Personal information
- Born: 12 February 1973 (age 53) Southampton, England
- Height: 195 cm (6 ft 5 in)
- Weight: 83 kg (183 lb)

Sport
- Sport: Field hockey

Senior career
- Years: Team / Caps / Goals
- 1991–2005: Reading / - / -

National team
- Years: Team / Caps / Goals
- 1995–2005: GB / 77 / -
- 1995–2005: England / 195 / -

Medal record
Men's field hockey
Representing England
Commonwealth Games
| Bronze medal – third place | 1998 Kuala Lumpur | Team |
European Championship
| Bronze medal – third place | 1995 Dublin | Team |
| Bronze medal – third place | 1999 Padua | Team |

= Jon Wyatt =

British field hockey player

Jonathan Francis Wyatt (born 12 February 1973) is a British former field hockey player who competed in the 1996 Summer Olympics and in the 2000 Summer Olympics.

== Biography ==
Wyatt was educated at Royal Grammar School, High Wycombe and played club hockey for Reading in the Men's England Hockey League and it was while at Reading that he made his major tournament appearances.

At the 1996 Olympic Games in Atlanta, he represented Great Britain.
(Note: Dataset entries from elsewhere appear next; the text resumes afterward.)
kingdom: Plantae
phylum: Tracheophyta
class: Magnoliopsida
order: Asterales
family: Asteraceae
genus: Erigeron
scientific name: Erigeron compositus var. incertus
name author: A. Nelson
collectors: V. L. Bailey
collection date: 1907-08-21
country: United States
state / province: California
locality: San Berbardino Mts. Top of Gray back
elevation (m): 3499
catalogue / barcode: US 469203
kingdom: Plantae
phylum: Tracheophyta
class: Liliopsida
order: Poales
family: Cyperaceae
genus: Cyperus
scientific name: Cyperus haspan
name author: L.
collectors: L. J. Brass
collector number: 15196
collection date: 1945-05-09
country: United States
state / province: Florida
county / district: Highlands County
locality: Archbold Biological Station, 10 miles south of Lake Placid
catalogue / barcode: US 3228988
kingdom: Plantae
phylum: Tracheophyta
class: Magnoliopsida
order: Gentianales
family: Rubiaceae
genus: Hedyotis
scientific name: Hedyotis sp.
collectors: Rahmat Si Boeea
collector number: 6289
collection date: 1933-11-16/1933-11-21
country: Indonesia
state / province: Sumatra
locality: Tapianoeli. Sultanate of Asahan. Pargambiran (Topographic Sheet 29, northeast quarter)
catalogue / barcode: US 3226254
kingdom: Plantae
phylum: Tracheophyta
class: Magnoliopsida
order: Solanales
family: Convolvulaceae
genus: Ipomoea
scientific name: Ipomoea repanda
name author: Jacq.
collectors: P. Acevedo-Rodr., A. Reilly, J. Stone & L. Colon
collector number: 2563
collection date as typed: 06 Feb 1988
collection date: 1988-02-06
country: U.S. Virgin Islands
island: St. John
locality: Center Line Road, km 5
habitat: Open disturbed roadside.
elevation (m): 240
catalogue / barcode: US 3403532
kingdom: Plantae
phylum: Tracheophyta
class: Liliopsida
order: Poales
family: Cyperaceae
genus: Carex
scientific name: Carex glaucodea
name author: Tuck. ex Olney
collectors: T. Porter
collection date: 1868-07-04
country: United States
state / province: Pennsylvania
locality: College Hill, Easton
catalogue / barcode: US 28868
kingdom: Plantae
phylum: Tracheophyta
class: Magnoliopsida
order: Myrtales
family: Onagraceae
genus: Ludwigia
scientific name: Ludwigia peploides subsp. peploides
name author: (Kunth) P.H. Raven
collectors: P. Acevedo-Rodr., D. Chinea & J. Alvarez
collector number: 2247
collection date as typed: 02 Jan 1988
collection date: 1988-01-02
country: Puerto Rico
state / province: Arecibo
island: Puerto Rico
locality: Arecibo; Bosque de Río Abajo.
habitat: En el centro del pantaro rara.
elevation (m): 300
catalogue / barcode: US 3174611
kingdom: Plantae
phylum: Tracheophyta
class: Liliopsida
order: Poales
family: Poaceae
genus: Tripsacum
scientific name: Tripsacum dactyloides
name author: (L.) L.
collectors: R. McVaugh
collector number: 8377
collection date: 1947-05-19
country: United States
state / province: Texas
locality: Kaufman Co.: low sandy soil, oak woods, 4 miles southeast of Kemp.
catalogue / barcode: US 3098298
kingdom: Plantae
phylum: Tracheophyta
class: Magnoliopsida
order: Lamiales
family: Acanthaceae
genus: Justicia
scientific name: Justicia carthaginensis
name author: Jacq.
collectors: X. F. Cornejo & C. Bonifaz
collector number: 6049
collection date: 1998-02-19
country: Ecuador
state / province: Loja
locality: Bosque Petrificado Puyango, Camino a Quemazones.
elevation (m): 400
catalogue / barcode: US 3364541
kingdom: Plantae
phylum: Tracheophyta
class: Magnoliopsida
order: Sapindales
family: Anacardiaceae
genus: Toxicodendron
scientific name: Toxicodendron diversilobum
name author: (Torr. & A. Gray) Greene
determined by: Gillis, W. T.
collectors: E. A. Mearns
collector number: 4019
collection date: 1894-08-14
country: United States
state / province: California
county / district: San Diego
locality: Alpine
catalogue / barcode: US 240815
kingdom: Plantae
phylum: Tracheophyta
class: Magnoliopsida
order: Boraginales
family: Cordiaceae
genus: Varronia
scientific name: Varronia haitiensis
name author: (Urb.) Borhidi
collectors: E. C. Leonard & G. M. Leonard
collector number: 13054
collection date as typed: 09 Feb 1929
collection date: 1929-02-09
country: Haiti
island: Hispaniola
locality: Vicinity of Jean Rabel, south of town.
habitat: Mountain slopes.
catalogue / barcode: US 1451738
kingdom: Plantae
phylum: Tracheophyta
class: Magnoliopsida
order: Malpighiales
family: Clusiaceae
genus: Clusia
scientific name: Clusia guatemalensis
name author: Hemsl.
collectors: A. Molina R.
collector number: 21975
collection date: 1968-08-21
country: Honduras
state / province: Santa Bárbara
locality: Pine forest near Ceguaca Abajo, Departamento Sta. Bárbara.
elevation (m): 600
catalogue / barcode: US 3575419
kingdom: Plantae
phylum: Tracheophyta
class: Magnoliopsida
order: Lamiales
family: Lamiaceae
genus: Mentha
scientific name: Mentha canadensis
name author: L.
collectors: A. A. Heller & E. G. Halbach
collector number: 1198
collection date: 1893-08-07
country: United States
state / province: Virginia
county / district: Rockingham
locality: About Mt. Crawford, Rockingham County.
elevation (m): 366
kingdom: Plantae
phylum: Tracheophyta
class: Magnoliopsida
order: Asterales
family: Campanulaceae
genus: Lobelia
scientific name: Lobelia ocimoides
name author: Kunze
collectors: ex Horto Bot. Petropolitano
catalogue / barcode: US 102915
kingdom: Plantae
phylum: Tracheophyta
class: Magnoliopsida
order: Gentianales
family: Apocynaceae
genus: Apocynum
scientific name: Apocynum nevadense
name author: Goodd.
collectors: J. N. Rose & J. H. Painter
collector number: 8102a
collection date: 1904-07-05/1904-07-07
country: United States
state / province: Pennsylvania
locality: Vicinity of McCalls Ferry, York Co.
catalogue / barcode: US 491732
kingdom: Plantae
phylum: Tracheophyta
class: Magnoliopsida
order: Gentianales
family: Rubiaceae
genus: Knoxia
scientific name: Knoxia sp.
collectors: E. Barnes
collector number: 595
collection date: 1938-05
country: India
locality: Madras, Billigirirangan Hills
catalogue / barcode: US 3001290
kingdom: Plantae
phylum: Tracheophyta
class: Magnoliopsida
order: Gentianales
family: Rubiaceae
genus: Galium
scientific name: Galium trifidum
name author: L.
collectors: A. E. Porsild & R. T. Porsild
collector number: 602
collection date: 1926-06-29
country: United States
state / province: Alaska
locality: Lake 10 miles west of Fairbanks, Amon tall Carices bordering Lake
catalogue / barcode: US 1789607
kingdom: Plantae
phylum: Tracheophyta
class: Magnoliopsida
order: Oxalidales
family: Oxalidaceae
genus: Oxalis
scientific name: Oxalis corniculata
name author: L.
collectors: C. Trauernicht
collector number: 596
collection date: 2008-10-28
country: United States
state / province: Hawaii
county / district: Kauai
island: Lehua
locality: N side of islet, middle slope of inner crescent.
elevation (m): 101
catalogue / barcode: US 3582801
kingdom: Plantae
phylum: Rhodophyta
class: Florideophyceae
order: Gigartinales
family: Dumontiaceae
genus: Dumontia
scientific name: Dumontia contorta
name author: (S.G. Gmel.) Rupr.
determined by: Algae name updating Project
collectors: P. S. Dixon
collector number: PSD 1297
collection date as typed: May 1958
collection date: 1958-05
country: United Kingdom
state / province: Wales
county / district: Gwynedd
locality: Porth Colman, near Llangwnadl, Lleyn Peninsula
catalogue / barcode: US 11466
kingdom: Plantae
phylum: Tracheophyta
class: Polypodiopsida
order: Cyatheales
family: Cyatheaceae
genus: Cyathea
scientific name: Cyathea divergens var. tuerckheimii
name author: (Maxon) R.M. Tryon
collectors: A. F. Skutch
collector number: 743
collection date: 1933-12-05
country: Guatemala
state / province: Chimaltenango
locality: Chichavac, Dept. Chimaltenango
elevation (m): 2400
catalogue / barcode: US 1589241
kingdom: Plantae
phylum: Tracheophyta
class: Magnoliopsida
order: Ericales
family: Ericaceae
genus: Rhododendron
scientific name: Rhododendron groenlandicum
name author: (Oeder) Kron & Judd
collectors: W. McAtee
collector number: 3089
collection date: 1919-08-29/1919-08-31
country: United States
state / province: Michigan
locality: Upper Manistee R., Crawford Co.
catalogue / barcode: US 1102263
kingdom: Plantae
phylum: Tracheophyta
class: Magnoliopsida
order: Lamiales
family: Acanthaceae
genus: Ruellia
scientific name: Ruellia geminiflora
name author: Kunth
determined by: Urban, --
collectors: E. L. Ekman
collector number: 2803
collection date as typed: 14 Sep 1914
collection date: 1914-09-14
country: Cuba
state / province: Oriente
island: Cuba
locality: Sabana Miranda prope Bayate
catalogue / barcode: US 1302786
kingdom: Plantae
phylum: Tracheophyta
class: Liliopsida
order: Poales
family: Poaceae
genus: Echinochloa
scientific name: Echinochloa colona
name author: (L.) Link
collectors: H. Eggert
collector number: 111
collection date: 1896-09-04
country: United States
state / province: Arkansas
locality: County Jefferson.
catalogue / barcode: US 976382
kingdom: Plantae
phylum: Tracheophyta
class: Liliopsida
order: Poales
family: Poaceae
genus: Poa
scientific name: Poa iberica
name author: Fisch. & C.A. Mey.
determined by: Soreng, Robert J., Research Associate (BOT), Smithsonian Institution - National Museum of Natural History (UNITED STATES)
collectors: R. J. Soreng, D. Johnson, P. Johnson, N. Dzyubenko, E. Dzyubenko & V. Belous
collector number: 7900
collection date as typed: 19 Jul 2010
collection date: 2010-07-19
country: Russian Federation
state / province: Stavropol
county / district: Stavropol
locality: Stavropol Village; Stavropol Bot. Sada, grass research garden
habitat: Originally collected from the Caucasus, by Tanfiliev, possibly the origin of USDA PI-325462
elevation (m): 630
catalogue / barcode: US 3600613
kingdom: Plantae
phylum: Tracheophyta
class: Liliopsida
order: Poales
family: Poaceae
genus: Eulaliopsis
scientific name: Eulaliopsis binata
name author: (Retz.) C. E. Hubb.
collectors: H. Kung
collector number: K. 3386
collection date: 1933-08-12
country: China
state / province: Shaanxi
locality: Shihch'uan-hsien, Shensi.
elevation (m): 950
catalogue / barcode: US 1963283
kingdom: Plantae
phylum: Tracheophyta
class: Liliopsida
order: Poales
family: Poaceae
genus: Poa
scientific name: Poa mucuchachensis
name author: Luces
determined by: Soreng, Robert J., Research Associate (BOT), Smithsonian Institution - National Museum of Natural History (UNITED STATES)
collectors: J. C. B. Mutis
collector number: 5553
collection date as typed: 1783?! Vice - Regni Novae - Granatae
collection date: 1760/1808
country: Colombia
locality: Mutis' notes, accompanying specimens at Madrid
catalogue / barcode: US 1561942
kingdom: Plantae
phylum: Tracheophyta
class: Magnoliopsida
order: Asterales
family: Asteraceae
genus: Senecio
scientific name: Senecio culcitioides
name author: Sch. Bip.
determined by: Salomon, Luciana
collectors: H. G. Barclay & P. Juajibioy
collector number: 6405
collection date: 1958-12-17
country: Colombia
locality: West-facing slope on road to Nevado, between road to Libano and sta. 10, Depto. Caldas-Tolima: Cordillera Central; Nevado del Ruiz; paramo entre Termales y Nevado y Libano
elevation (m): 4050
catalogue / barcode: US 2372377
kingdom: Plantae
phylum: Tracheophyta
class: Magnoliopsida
He won a bronze medal representing England at the 1998 Commonwealth Games in Kuala Lumpur and participated in the 1998 Men's Hockey World Cup.

A second Olympic appearance ensued at the 2000 Olympic Games in Sydney, where he captained the team before he represented England at the 2002 Commonwealth Games in Manchester.

In 2018, Wyatt was appointed as Sport and Development Director for the International Hockey Federation (FIH).